В этот момент Рурико походила на безумную, и отец, пораженный, смотрел на нее широко открытыми глазами.
– Пусть узнает, что сила денег не так велика, как он | думает! Что в мире есть много такого, перед чем деньги – ничто! Что подумает Сёда, если вы оставите его безнаказанным? Он должен понять, что правда сильнее закона, что высшая справедливость способна обратить деньги в прах. Я докажу ему это.
Рурико помолчала, пристально глядя на отца, потом решительно произнесла:
– Прошу вас, отец, не думайте обо мне и не препятствуйте моим поступкам, если даже они покажутся вам странными.
Отец растерянно смотрел на полное решимости лицо дочери, не понимая, что кроется за ее словами.
– Я стану второй Юдифью!
– Юдифью? – переспросил отец, все еще не понимая, что хочет сказать дочь.
– Да, отец, Юдифью. Так звали красавицу-девушку, еврейку.
– Что же это значит? – уже несколько спокойнее спросил отец.
– А то, что я решила стать женой Сёды Сёхэя, – твердо сказала Рурико.
– О! – воскликнул пораженный до глубины души барон.
– Прошу вас, отец! Позвольте мне поступить так, как я сочту нужным!
Это уже была не просьба, а мольба.
– Вздор! – резким, но в то же время ласковым голосом воскликнул барон. – Разве я допущу, чтобы во имя моего спасения ты продала себя? Это было возможно лишь в старую феодальную эпоху. Нельзя подумать без отвращения, что ты отдашься такой свинье, как этот Сёда! Я еще не пал так низко, чтобы пожертвовать хоть одним твоим пальцем, даже волоском, ради собственного благополучия и спасения чести. Так что выбрось это из головы. Право, трудно поверить, чтобы моей рассудительной Рури пришло такое на ум. – Рурико не ожидала, что ее слова вызовут столь бурную реакцию отца, но менять своего решения не собиралась.
– Вы не поняли меня! – ответила Рурико. – Я вовсе не намерена приносить себя в жертву. У меня совсем другие планы. Я хочу покарать негодяев, которые ставят честным людям ловушки, а закон используют в своих целях. Я отомщу за нанесенное нам оскорбление и тем самым принесу пользу всему обществу и всему человечеству.

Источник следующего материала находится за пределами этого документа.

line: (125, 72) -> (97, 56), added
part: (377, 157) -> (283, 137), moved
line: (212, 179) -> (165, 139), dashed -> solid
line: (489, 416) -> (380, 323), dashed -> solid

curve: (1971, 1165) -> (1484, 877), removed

Раз закон бессилен, я сама буду судить Сёду! – В этот момент Рурико казалась олицетворением самой богини справедливости.
– Допустим, что намерения твои благородны, – сказал отец. – Но почему, хотел бы я знать, выйдя замуж за этого негодяя, ты накажешь его и отомстишь за нанесенные нам оскорбления?

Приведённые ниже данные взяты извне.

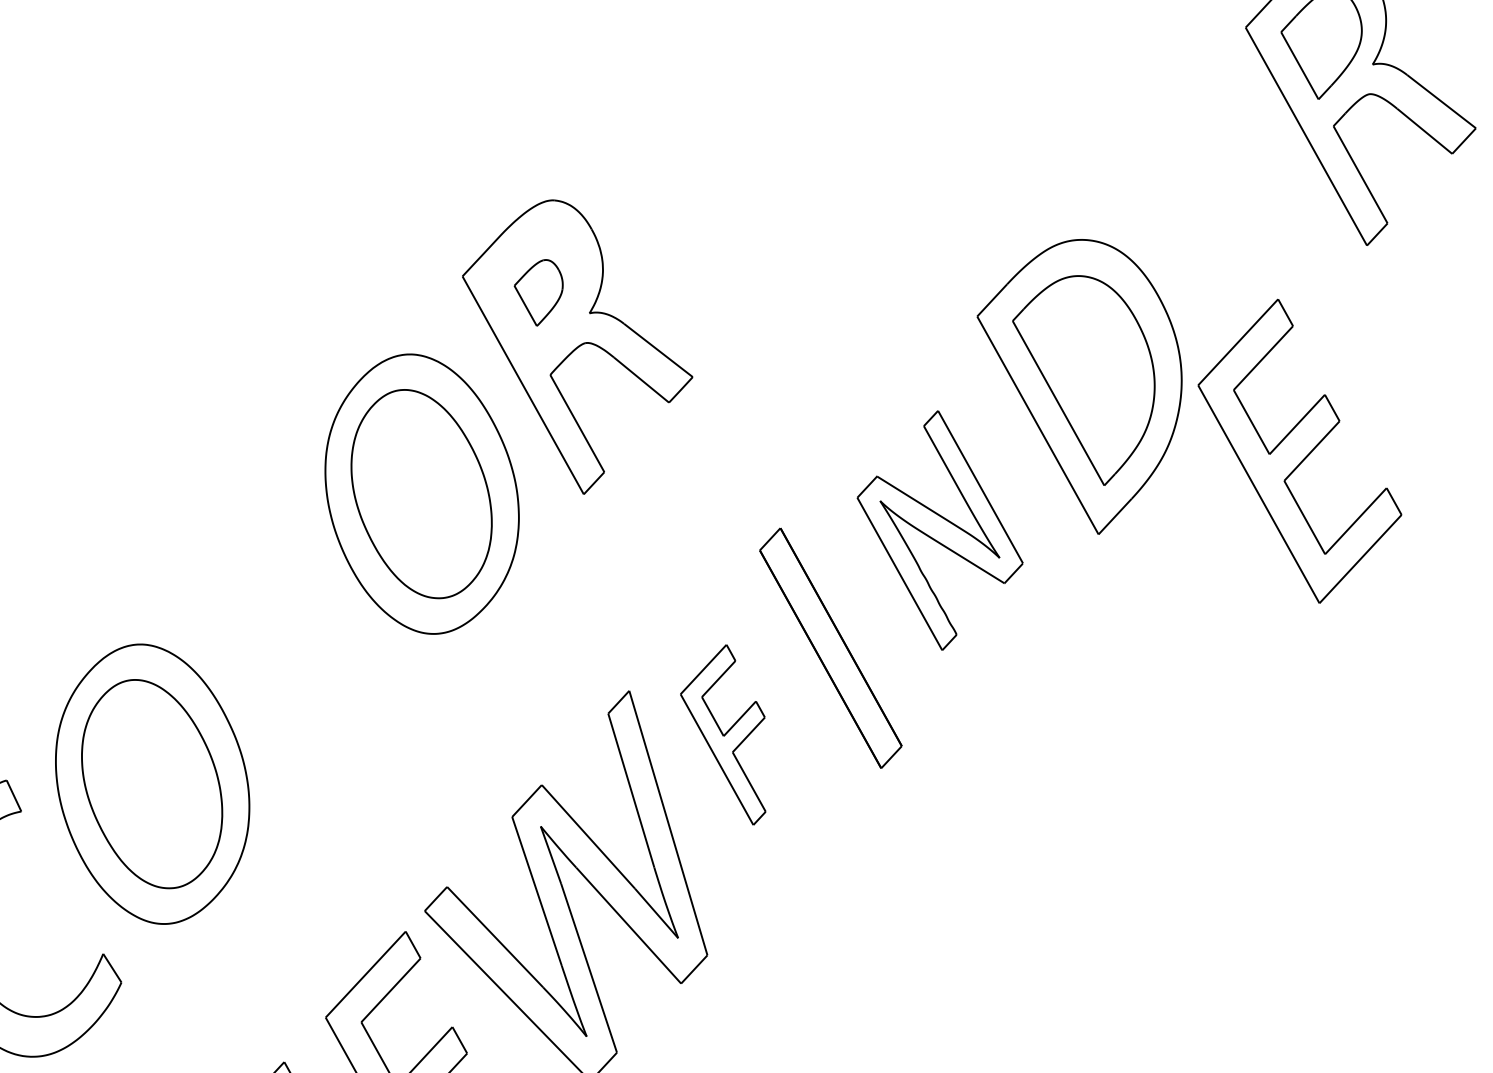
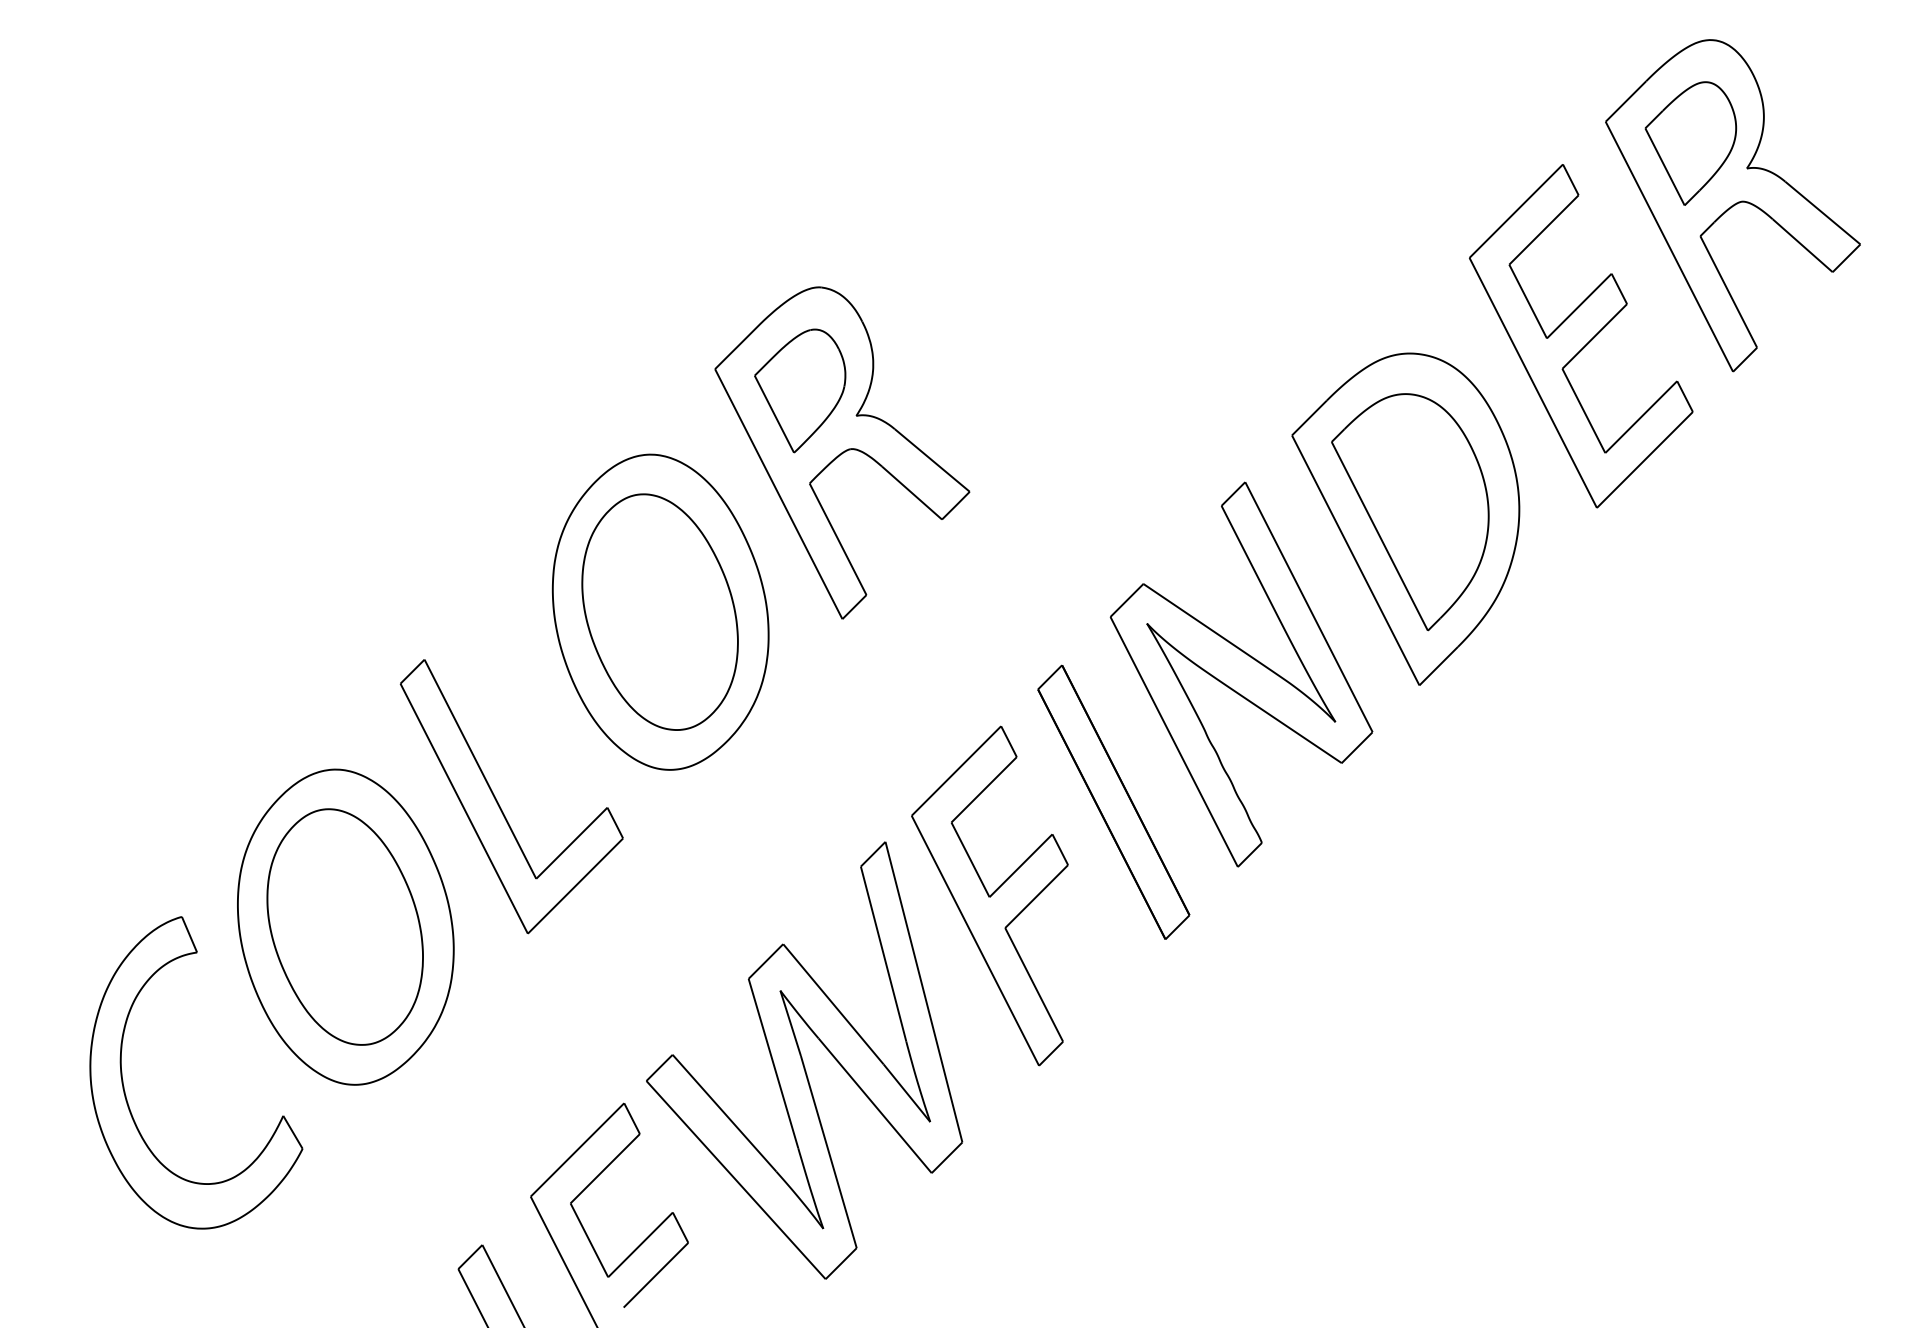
part: (539, 292) -> (800, 390), size x1.67
part: (1300, 451) -> (1581, 336), moved
part: (940, 530) -> (1241, 674), size x1.43
part: (284, 668) -> (498, 802), added
part: (723, 735) -> (989, 895), size x1.67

– Замужество для меня – это лишь средство. Наказание и месть последуют после, – горячо ответила Рурико. – Много веков назад иудейский город Ветилуя был окружен вражескими войсками под водительством грозного военачальника Олоферна. Олоферн обладал такой силой, что голыми руками мог задушить льва. Город вот-вот должен был пасть. Жителей ожидали грабежи и погибель. Тогда красивейшая из всех женщин Иудеи смело пошла во вражеский стан к Олоферну и ночью, когда он уснул, его же мечом отрубила ему голову. Так он и погиб, ослепленный ее красотой. Рискуя собственной честью, благородная женщина спасла честь родного народа. Этой женщиной и была Юдифь.
Образ прелестной женщины, своей слабой рукой убившей грозного военачальника, по преданию, вскормленного молоком львицы, не шел у Рурико из головы. Ямато Такэру-но-Микото [20] только выдавал себя за девушку, поэтому его подвиг не казался Рурико столь высоким и трагичным, как подвиг Юдифи. Юдифь готова была принести в жертву свою честь, которая была для нее дороже жизни.
– Я хочу последовать примеру Юдифи!
В Рурико точно вселилась душа древней героини.
– Успокойся, Рурико! – увещевал ее отец. – Честь для девушки превыше всего, и пожертвовать ею непростительное легкомыслие. Это можно сделать лишь ради спасения своего народа. Но пожертвовать собой лишь для того, чтобы отомстить негодяю, – все равно что променять чистое золото на дорожную пыль!
– Но, отец, – возразила Рурико, – в современном обществе любой негодяй, если только у него есть деньги, обладает поистине королевским могуществом. Борясь против Сёды Сёхэя, я буду бороться против того социального зла, которое в нем воплотилось, против неравенства и несправедливости, против того общественного строя, в котором деньги решают все, против взглядов, укоренившихся в сознании современного человека, который преклоняется перед силой золота.